Pull every line with "documentación" from the data below and copy it.
___ Data ___
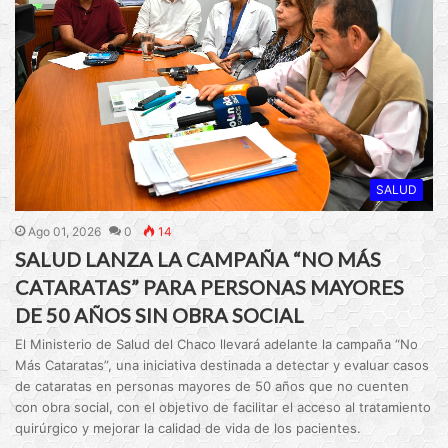
SALUD
Ago 01, 2026
0
14
SALUD LANZA LA CAMPAÑA “NO MÁS
CATARATAS” PARA PERSONAS MAYORES
DE 50 AÑOS SIN OBRA SOCIAL
El Ministerio de Salud del Chaco llevará adelante la campaña “No
Más Cataratas”, una iniciativa destinada a detectar y evaluar casos
de cataratas en personas mayores de 50 años que no cuenten
con obra social, con el objetivo de facilitar el acceso al tratamiento
quirúrgico y mejorar la calidad de vida de los pacientes.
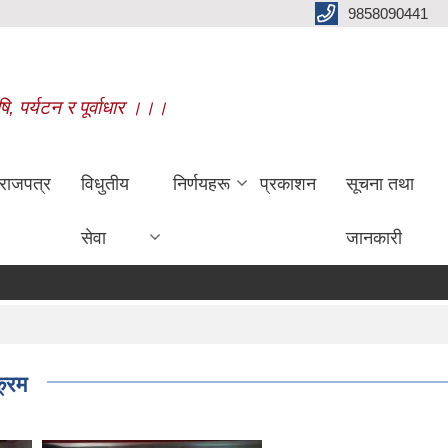
9858090441
षि, पर्यटन र पूर्वाधार ।।।
राजपत्र
विधुतीय
निर्णयहरू
प्रकाशन
सूचना तथा
सेवा
जानकारी
क्रम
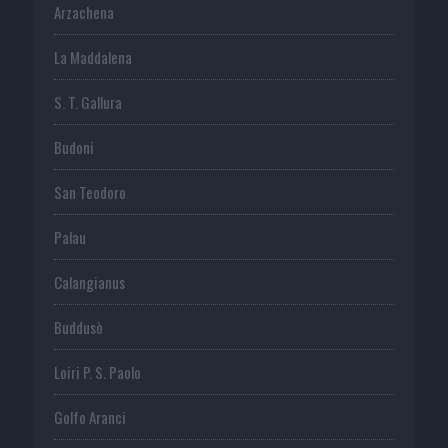
Arzachena
La Maddalena
S. T. Gallura
Budoni
San Teodoro
Palau
Calangianus
Buddusò
Loiri P. S. Paolo
Golfo Aranci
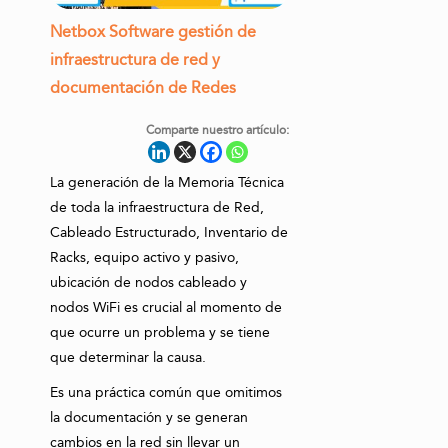
Netbox Software gestión de
infraestructura de red y
documentación de Redes
Comparte nuestro artículo:
La generación de la Memoria Técnica
de toda la infraestructura de Red,
Cableado Estructurado, Inventario de
Racks, equipo activo y pasivo,
ubicación de nodos cableado y
nodos WiFi es crucial al momento de
que ocurre un problema y se tiene
que determinar la causa.
Es una práctica común que omitimos
la documentación y se generan
cambios en la red sin llevar un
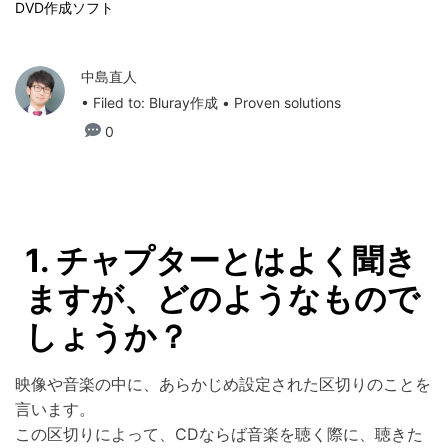
DVD作成ソフト
中島直人
• Filed to:
Bluray作成
• Proven solutions
0
1. チャプターとはよく聞き
ますが、どのようなもので
しょうか？
映像や音楽の中に、あらかじめ設定された区切りのことを
言います。
この区切りによって、CDならば音楽を聴く際に、聴きた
___
• Answer section
documentación de Redes
la documentación y se generan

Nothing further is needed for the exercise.